Keempat, selalu ada gejala kanibalisme antarpartai Islam. Hal itu terjadi karena umumnya partai Islam memperebutkan konstituen yang hampir sama. Dampaknya, terjadi "saling membunuh" antarpartai Islam. Jika satu partai Islam mengalami peningkatan jumlah suara, maka hal itu pasti mengurangi perolehan suara partai Islam lainnya.

Kelima, berkaitan dengan performansi elite partai Islam yang tidak menunjukkan karakter sebagai politisi Muslim sejati.

Sebagian elite partai Islam bahkan menampilkan diri sebagai "politisi busuk" karena terlibat kasus suap, korupsi, dan perempuan. Karena faktor itulah Nurcholish Madjid (Cak Nur) pernah mengkritik elite partai Islam seraya menyatakan "Islam Yes, Partai Islam No." Kritik Cak Nur didasarkan pada perilaku elite partai Islam yang tidak menunjukkan diri sebagai politisi berkarakter.

Politisi berkarakter adalah mereka yang menunjukkan satunya kata dengan perbuatan. Dengan pengertian ini, rasanya sulit menemukan politisi Muslim berkarakter, seperti M Natsir (Masyumi). Sekadar gambaran, Natsir pernah secara tegas menolak untuk bergabung dalam kabinet pemerintahan Mr Ali Sastroamijoyo (PNI) pada masa demokrasi liberal karena merasa ada perbedaan fundamental dengan kebijakan pemerintah.

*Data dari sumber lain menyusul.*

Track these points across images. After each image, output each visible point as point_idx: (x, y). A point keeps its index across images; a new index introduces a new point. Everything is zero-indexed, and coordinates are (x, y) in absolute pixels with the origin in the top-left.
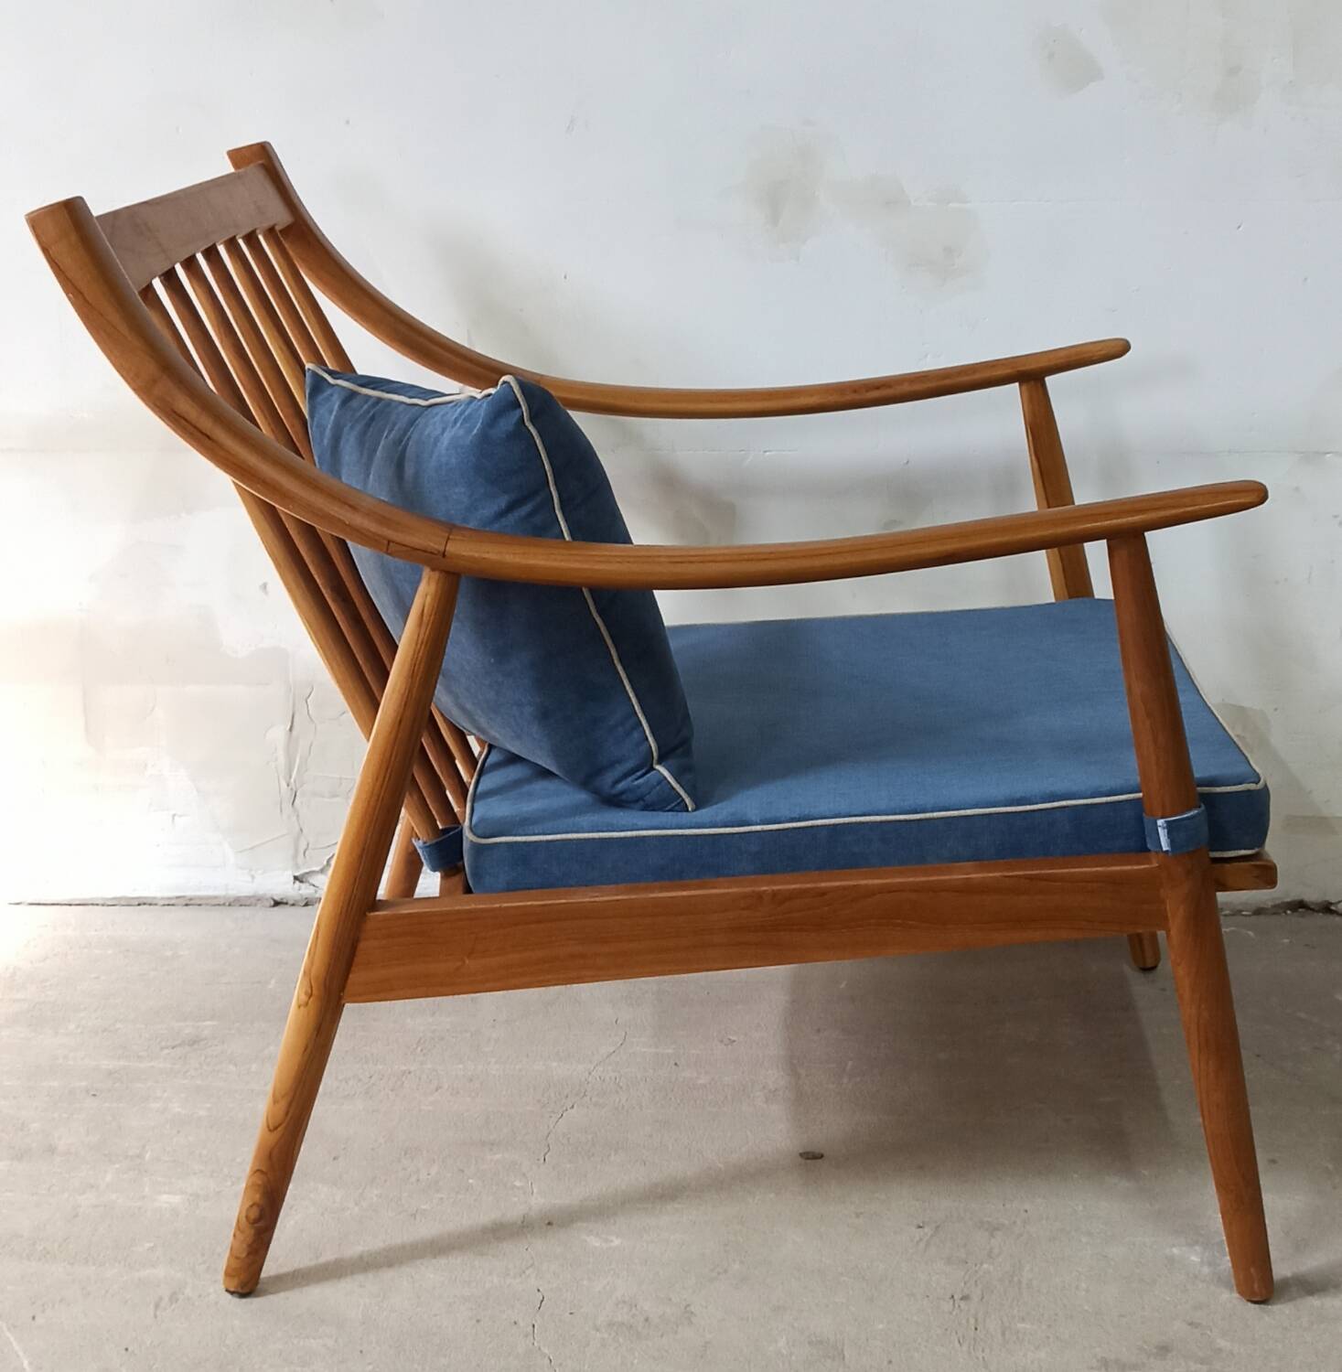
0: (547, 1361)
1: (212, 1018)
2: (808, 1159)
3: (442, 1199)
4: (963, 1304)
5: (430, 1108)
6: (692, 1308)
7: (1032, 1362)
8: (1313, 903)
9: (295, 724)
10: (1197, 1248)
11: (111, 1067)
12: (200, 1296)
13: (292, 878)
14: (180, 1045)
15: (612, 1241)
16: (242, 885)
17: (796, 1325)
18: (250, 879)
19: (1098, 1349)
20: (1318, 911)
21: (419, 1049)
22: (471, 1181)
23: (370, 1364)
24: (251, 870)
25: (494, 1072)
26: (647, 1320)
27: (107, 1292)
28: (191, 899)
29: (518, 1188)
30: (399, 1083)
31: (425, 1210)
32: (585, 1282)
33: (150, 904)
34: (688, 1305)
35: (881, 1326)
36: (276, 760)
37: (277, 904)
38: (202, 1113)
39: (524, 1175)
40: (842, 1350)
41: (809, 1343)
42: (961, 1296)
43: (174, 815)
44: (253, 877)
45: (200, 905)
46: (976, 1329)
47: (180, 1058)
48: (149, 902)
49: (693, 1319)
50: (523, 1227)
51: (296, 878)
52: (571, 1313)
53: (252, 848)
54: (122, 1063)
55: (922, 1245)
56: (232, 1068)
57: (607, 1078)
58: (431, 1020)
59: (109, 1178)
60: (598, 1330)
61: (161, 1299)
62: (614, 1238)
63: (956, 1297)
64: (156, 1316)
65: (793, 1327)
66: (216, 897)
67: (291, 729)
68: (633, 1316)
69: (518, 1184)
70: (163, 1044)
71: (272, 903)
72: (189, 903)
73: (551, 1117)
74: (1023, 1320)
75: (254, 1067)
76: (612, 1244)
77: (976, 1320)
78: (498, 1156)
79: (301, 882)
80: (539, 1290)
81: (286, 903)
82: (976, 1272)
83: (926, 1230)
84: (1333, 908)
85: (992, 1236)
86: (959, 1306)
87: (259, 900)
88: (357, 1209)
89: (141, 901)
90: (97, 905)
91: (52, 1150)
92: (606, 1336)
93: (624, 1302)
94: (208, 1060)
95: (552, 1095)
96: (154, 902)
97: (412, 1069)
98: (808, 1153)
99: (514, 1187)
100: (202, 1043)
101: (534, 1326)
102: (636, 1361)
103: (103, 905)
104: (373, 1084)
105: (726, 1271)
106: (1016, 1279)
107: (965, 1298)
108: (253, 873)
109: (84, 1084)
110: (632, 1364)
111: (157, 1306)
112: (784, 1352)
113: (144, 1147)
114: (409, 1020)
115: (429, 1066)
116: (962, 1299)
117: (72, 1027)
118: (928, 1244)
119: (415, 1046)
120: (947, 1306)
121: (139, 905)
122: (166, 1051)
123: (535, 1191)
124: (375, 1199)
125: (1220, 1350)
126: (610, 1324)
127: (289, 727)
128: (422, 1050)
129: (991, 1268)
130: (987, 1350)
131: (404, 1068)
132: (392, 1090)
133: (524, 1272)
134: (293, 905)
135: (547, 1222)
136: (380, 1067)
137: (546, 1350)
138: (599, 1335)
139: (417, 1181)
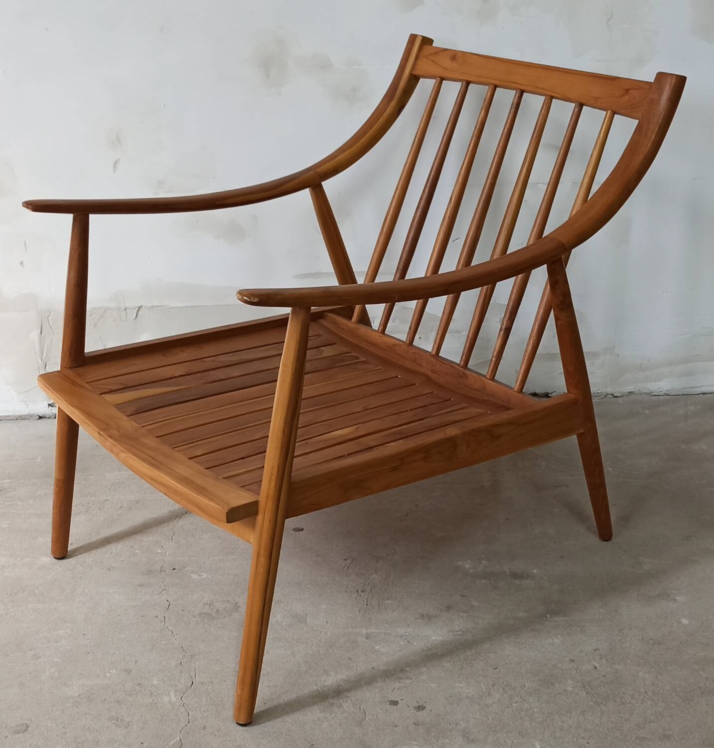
0: (170, 633)
1: (9, 478)
2: (296, 531)
3: (122, 561)
4: (362, 594)
5: (118, 517)
7: (390, 618)
8: (540, 394)
9: (43, 330)
10: (469, 561)
12: (6, 614)
13: (47, 405)
15: (203, 576)
16: (22, 410)
17: (286, 608)
18: (26, 406)
19: (420, 610)
20: (543, 397)
21: (112, 488)
22: (136, 551)
23: (88, 640)
24: (26, 402)
26: (217, 610)
29: (159, 553)
30: (102, 506)
31: (114, 567)
32: (190, 595)
34: (237, 603)
35: (324, 607)
36: (35, 348)
37: (40, 418)
38: (5, 526)
39: (162, 547)
40: (306, 619)
41: (291, 616)
42: (361, 590)
44: (27, 405)
45: (1, 420)
46: (367, 605)
49: (239, 609)
50: (161, 572)
51: (49, 405)
52: (183, 610)
53: (26, 391)
55: (345, 568)
56: (19, 503)
58: (118, 473)
60: (195, 617)
62: (203, 574)
63: (359, 591)
65: (285, 610)
66: (8, 416)
67: (41, 333)
68: (211, 610)
69: (159, 551)
71: (38, 417)
73: (175, 518)
74: (388, 599)
75: (31, 502)
76: (203, 577)
77: (367, 601)
78: (150, 539)
79: (52, 406)
80: (168, 601)
81: (45, 417)
82: (369, 579)
83: (348, 561)
84: (549, 395)
85: (378, 561)
86: (360, 595)
87: (31, 416)
88: (82, 568)
92: (198, 619)
93: (207, 603)
94: (7, 500)
97: (109, 498)
98: (296, 529)
99: (157, 553)
100: (4, 491)
101: (165, 617)
102: (212, 630)
104: (90, 507)
106: (387, 581)
107: (363, 591)
108: (27, 403)
110: (210, 631)
112: (280, 621)
114: (107, 475)
115: (117, 497)
118: (348, 568)
119: (110, 487)
120: (355, 596)
123: (167, 554)
124: (91, 563)
125: (473, 606)
126: (201, 614)
127: (40, 332)
128: (114, 489)
129: (376, 576)
130: (371, 614)
131: (104, 498)
132: (99, 509)
133: (161, 593)
134: (49, 418)
135: (172, 568)
136: (93, 498)
137: (170, 628)
138: (195, 619)
139: (111, 553)
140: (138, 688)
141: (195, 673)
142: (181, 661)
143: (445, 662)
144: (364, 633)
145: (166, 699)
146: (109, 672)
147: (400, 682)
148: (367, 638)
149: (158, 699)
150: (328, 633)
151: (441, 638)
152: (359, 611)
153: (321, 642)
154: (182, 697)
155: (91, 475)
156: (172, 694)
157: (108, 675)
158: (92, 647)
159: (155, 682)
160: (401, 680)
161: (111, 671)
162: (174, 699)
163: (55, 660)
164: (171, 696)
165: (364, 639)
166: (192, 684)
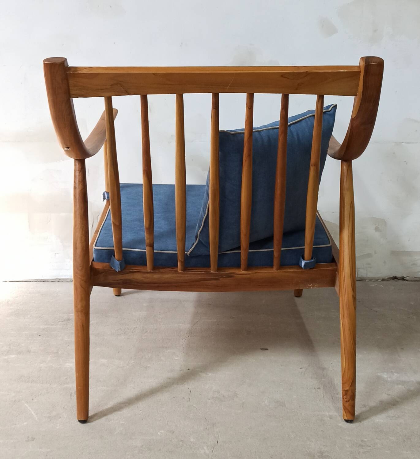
0: (195, 409)
1: (72, 313)
2: (263, 350)
3: (154, 363)
4: (318, 390)
5: (145, 337)
6: (236, 393)
8: (399, 277)
9: (94, 225)
10: (385, 373)
11: (43, 327)
14: (64, 321)
20: (400, 280)
21: (138, 321)
22: (162, 358)
23: (141, 410)
25: (162, 327)
26: (224, 396)
27: (54, 391)
28: (60, 280)
29: (177, 360)
30: (134, 331)
31: (149, 366)
33: (47, 281)
34: (235, 392)
35: (295, 397)
39: (178, 356)
40: (285, 404)
41: (275, 402)
42: (317, 388)
43: (55, 254)
45: (63, 281)
46: (324, 397)
47: (65, 324)
48: (47, 280)
49: (238, 396)
52: (200, 395)
54: (46, 326)
57: (198, 328)
58: (140, 313)
59: (49, 359)
60: (209, 399)
61: (72, 393)
63: (316, 388)
64: (71, 398)
65: (269, 397)
66: (67, 279)
68: (219, 395)
69: (176, 358)
70: (58, 321)
72: (59, 281)
73: (182, 339)
77: (323, 394)
78: (169, 351)
80: (189, 389)
82: (320, 381)
83: (303, 369)
84: (405, 278)
85: (323, 370)
88: (128, 366)
89: (45, 280)
90: (31, 282)
91: (29, 351)
92: (212, 401)
93: (216, 391)
95: (182, 334)
96: (48, 280)
97: (137, 326)
99: (175, 359)
100: (71, 320)
101: (189, 399)
102: (223, 408)
103: (33, 282)
104: (126, 331)
105: (245, 382)
106: (333, 383)
107: (319, 388)
109: (36, 332)
111: (71, 395)
112: (267, 404)
113: (58, 350)
114: (133, 313)
115: (143, 326)
116: (318, 389)
117: (29, 316)
118: (304, 374)
119: (137, 320)
120: (314, 391)
121: (44, 281)
122: (60, 323)
123: (182, 360)
124: (133, 364)
125: (398, 401)
126: (213, 398)
127: (92, 226)
128: (139, 321)
131: (135, 326)
132: (132, 333)
133: (183, 383)
135: (188, 369)
136: (127, 326)
137: (195, 405)
138: (209, 401)
139: (145, 358)
140: (181, 443)
141: (217, 435)
142: (207, 427)
143: (390, 436)
144: (328, 415)
145: (202, 452)
146: (159, 432)
147: (363, 448)
148: (331, 418)
149: (196, 451)
150: (303, 414)
151: (382, 421)
152: (320, 401)
153: (299, 419)
154: (213, 451)
155: (123, 313)
156: (205, 448)
157: (159, 433)
158: (144, 415)
159: (192, 440)
160: (363, 447)
161: (160, 431)
162: (207, 452)
163: (121, 422)
164: (205, 450)
165: (329, 419)
166: (218, 442)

Marilah kita bandingkan keteguhan Natsir dengan sikap politik yang ditunjukkan elite partai Islam saat ini. Mereka yang pada saat kampanye berjanji untuk memperjuangkan sesuatu yang dipandang ideal ternyata tunduk pada proses tawar-menawar politik dan kekuasaan. Salah satu indikatornya dapat dilihat dari kebingungan elite partai Islam dalam menentukan sikap politiknya terhadap pemerintah.

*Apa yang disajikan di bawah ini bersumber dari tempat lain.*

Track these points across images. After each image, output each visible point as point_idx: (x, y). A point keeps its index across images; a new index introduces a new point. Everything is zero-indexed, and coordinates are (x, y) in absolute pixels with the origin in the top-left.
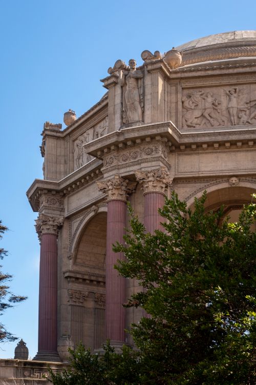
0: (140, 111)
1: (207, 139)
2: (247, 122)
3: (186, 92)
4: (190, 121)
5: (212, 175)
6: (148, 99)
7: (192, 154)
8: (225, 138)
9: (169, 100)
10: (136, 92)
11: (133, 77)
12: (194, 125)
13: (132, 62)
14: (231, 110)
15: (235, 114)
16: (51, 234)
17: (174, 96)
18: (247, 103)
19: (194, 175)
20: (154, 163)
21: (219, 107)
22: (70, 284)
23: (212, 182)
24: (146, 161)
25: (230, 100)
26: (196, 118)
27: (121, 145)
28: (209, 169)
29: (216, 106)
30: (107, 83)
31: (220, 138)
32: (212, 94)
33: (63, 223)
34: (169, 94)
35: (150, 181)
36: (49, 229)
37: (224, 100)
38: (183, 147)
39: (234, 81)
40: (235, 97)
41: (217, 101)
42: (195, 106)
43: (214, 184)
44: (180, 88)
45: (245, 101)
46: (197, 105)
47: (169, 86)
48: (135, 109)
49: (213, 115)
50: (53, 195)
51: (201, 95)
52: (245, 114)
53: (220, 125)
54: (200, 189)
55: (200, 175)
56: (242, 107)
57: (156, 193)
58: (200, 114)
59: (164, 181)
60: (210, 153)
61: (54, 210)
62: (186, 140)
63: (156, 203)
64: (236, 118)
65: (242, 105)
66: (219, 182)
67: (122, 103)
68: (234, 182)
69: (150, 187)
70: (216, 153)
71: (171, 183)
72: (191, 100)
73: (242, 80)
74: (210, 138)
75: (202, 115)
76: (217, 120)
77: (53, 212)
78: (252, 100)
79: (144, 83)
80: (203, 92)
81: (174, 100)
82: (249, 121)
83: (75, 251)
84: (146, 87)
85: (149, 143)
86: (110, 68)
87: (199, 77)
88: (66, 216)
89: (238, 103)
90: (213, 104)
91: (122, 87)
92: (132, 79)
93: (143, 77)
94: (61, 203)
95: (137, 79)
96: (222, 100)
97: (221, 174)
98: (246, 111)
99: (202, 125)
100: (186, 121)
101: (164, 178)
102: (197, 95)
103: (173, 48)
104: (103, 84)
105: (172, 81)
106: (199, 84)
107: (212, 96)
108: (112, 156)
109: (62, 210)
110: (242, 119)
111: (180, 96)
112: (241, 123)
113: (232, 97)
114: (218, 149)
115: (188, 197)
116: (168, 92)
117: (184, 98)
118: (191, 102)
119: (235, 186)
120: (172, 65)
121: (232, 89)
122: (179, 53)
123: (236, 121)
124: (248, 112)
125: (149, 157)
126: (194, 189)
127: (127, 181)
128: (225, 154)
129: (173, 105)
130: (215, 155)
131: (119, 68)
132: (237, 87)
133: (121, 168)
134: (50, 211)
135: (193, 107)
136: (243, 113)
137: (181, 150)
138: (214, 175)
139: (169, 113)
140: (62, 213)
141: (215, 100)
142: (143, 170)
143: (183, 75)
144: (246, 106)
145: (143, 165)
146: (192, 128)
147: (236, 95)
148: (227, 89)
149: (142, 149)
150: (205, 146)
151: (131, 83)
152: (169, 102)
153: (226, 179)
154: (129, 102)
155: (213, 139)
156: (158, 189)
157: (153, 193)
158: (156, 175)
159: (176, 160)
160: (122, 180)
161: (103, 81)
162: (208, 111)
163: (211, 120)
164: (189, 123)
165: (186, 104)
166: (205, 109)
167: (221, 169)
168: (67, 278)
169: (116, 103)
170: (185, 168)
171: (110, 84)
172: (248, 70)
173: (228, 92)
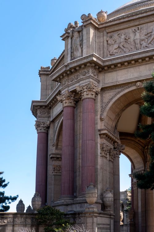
0: (80, 50)
1: (120, 61)
2: (146, 46)
3: (109, 35)
4: (112, 52)
5: (124, 82)
6: (85, 43)
7: (112, 71)
8: (131, 58)
9: (99, 41)
10: (78, 40)
11: (76, 31)
12: (114, 54)
13: (76, 23)
14: (136, 41)
15: (138, 43)
16: (42, 132)
17: (102, 38)
18: (146, 35)
19: (114, 84)
20: (87, 80)
21: (129, 40)
22: (54, 162)
23: (126, 87)
24: (83, 79)
25: (135, 35)
26: (115, 49)
27: (68, 73)
28: (123, 79)
29: (127, 40)
30: (63, 37)
31: (127, 59)
32: (124, 33)
33: (50, 125)
34: (99, 38)
35: (85, 92)
36: (41, 129)
37: (132, 36)
38: (106, 68)
39: (137, 23)
40: (138, 33)
41: (127, 37)
42: (115, 42)
43: (127, 88)
44: (105, 33)
45: (145, 34)
46: (116, 42)
47: (99, 33)
48: (78, 50)
49: (125, 46)
50: (44, 109)
51: (118, 35)
52: (145, 42)
53: (130, 51)
54: (118, 92)
55: (118, 84)
56: (143, 38)
57: (88, 98)
58: (117, 46)
59: (94, 90)
60: (123, 69)
61: (44, 118)
62: (107, 64)
63: (88, 105)
64: (139, 45)
65: (143, 37)
66: (130, 86)
67: (71, 48)
68: (138, 85)
69: (85, 95)
70: (127, 68)
71: (99, 91)
72: (112, 39)
73: (142, 22)
74: (121, 60)
75: (119, 47)
76: (128, 48)
77: (44, 119)
78: (149, 32)
79: (82, 33)
80: (119, 33)
81: (102, 41)
82: (147, 46)
83: (56, 141)
84: (84, 35)
85: (83, 68)
86: (66, 28)
87: (116, 24)
88: (51, 120)
89: (140, 36)
90: (125, 39)
91: (71, 38)
92: (76, 33)
93: (82, 30)
94: (49, 113)
95: (79, 32)
96: (131, 36)
97: (130, 81)
98: (145, 40)
99: (119, 53)
100: (109, 52)
101: (93, 89)
102: (115, 35)
103: (101, 10)
104: (62, 38)
105: (100, 30)
106: (116, 28)
107: (124, 35)
108: (65, 80)
109: (49, 117)
110: (143, 46)
111: (105, 38)
112: (142, 48)
113: (137, 33)
114: (128, 66)
115: (111, 99)
116: (98, 37)
117: (108, 39)
118: (112, 40)
119: (139, 87)
120: (100, 20)
121: (136, 28)
122: (104, 13)
123: (139, 47)
124: (146, 40)
125: (84, 77)
126: (115, 93)
127: (74, 93)
128: (132, 69)
129: (102, 44)
130: (126, 70)
131: (70, 28)
132: (139, 27)
133: (70, 86)
134: (42, 119)
135: (113, 43)
136: (144, 41)
137: (105, 70)
138: (126, 82)
139: (99, 49)
140: (49, 119)
141: (126, 36)
142: (81, 85)
143: (107, 25)
144: (145, 37)
145: (81, 82)
146: (113, 56)
147: (138, 31)
148: (133, 28)
149: (80, 73)
150: (119, 65)
151: (76, 34)
152: (99, 42)
153: (134, 84)
154: (74, 46)
155: (124, 60)
156: (89, 96)
157: (87, 98)
158: (88, 88)
159: (103, 77)
160: (71, 94)
161: (61, 37)
162: (122, 44)
163: (124, 49)
164: (111, 53)
165: (109, 42)
166: (120, 43)
167: (130, 78)
168: (51, 158)
169: (68, 48)
170: (108, 80)
171: (65, 38)
172: (145, 15)
173: (134, 30)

Mereka terkadang tampak ingin memposisikan diri sebagai oposisi kritis. Sementara pada saat bersamaan mereka juga berkeinginan menjadi bagian dari kekuasaan. Sikap mendua ini menunjukkan buruknya performansi elite partai Islam. Dengan bersikap seperti itu berarti mereka telah kehilangan idealisme dalam berpolitik. Idealisme dalam berpolitik telah luntur dan digantikan dengan kepentingan pragmatis jangka pendek.

Peluang partai Islam

Pertanyaannya, masih adakah peluang bagi partai-partai Islam untuk memperluas basis konstituennya sehingga menjadi partai besar? Jawabnya tentu berpulang pada elite partai, legislator, dan eksekutif, yang berasal dari partai-partai Islam. Mampukah mereka memperbaiki citranya dari politisi yang hanya berorientasi pada politik dan kekuasaan menjadi politisi berkarakter?

Harus ditekankan bahwa untuk menjadi partai besar, elite partai Islam harus mengubah tema yang selama ini diwacanakan. Tema mengenai simbol-simbol keagamaan sudah saatnya diganti karena dapat memunculkan resistensi kelompok lain. Elite partai Islam harus terlibat dalam proses pembumian ajaran Islam yang moderat dan pluralis sesuai dengan realitas kemajemukan bangsa.

Yang tidak kalah penting adalah elite partai Islam harus terlibat aktif mewacanakan persoalan sosial, ekonomi, dan melakukan program riil yang dapat memberikan manfaat bagi umat.

Peneguhan nilai-nilai dasar berbangsa dan bernegara, seperti ideologi Pancasila dan Negara Kesatuan Republik Indonesia (NKRI) juga harus dilakukan elite partai Islam. Pancasila dan NKRI harus diterima sebagai konsensus bersama sebagaimana komitmen para pendiri bangsa. Jika beberapa langkah strategis itu dilakukan, rasanya peluang partai Islam untuk mendulang suara dalam Pemilihan Umum 2019 terbuka lebar.